= WHAT YOU WILL DO =
Output all entries verbatim. Skip pictures.

---------- RECORDS PROVIDED

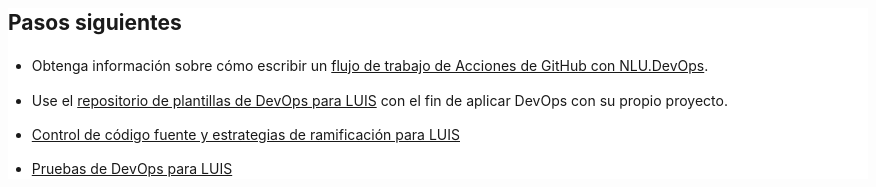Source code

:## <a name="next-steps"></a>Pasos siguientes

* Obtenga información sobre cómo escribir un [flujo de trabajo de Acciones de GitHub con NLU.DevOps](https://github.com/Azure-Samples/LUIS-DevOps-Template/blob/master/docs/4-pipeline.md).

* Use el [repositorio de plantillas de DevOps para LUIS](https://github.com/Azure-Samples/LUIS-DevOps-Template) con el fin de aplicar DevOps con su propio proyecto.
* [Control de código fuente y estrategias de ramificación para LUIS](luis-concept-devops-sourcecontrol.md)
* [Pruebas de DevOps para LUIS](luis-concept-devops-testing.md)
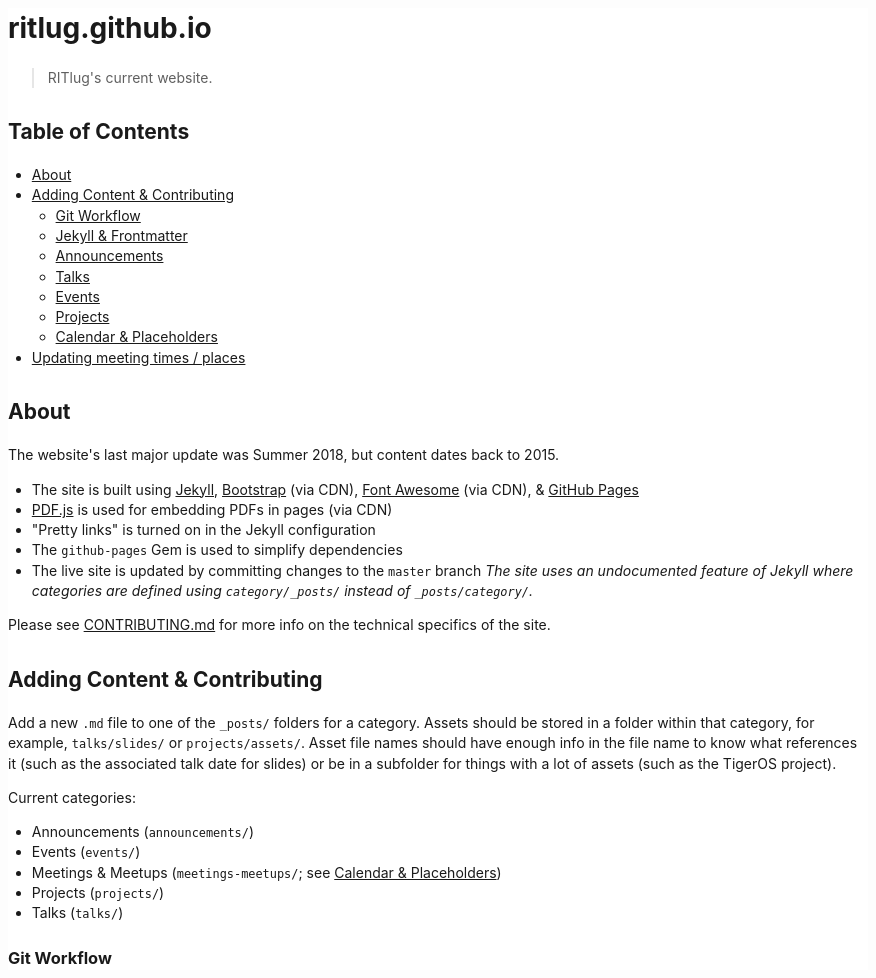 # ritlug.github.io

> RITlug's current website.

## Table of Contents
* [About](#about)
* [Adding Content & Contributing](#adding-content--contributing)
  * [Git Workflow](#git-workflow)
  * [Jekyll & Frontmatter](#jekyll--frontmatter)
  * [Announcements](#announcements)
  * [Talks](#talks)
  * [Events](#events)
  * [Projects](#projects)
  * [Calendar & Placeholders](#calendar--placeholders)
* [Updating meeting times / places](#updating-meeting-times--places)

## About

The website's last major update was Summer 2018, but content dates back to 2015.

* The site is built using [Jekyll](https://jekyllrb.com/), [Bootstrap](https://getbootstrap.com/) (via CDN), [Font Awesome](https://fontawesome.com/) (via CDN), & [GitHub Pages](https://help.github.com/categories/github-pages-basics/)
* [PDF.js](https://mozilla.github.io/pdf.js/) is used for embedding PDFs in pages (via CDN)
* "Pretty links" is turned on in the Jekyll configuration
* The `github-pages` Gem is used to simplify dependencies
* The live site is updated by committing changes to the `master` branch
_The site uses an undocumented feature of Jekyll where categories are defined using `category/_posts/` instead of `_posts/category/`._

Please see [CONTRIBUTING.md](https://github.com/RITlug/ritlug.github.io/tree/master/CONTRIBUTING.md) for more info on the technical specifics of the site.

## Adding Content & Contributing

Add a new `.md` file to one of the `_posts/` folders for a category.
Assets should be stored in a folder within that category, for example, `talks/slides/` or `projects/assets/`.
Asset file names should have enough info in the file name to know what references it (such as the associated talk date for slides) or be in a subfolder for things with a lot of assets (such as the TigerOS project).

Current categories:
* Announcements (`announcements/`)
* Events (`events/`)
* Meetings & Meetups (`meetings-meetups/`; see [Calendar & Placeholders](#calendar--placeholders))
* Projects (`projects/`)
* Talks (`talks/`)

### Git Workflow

--------------------

= RESPONSE TO THIS TASK =
Source code

:## <a name="next-steps"></a>Pasos siguientes

* Obtenga información sobre cómo escribir un [flujo de trabajo de Acciones de GitHub con NLU.DevOps](https://github.com/Azure-Samples/LUIS-DevOps-Template/blob/master/docs/4-pipeline.md).

* Use el [repositorio de plantillas de DevOps para LUIS](https://github.com/Azure-Samples/LUIS-DevOps-Template) con el fin de aplicar DevOps con su propio proyecto.
* [Control de código fuente y estrategias de ramificación para LUIS](luis-concept-devops-sourcecontrol.md)
* [Pruebas de DevOps para LUIS](luis-concept-devops-testing.md)
 # ritlug.github.io

> RITlug's current website.

## Table of Contents
* [About](#about)
* [Adding Content & Contributing](#adding-content--contributing)
  * [Git Workflow](#git-workflow)
  * [Jekyll & Frontmatter](#jekyll--frontmatter)
  * [Announcements](#announcements)
  * [Talks](#talks)
  * [Events](#events)
  * [Projects](#projects)
  * [Calendar & Placeholders](#calendar--placeholders)
* [Updating meeting times / places](#updating-meeting-times--places)

## About

The website's last major update was Summer 2018, but content dates back to 2015.

* The site is built using [Jekyll](https://jekyllrb.com/), [Bootstrap](https://getbootstrap.com/) (via CDN), [Font Awesome](https://fontawesome.com/) (via CDN), & [GitHub Pages](https://help.github.com/categories/github-pages-basics/)
* [PDF.js](https://mozilla.github.io/pdf.js/) is used for embedding PDFs in pages (via CDN)
* "Pretty links" is turned on in the Jekyll configuration
* The `github-pages` Gem is used to simplify dependencies
* The live site is updated by committing changes to the `master` branch
_The site uses an undocumented feature of Jekyll where categories are defined using `category/_posts/` instead of `_posts/category/`._

Please see [CONTRIBUTING.md](https://github.com/RITlug/ritlug.github.io/tree/master/CONTRIBUTING.md) for more info on the technical specifics of the site.

## Adding Content & Contributing

Add a new `.md` file to one of the `_posts/` folders for a category.
Assets should be stored in a folder within that category, for example, `talks/slides/` or `projects/assets/`.
Asset file names should have enough info in the file name to know what references it (such as the associated talk date for slides) or be in a subfolder for things with a lot of assets (such as the TigerOS project).

Current categories:
* Announcements (`announcements/`)
* Events (`events/`)
* Meetings & Meetups (`meetings-meetups/`; see [Calendar & Placeholders](#calendar--placeholders))
* Projects (`projects/`)
* Talks (`talks/`)

### Git Workflow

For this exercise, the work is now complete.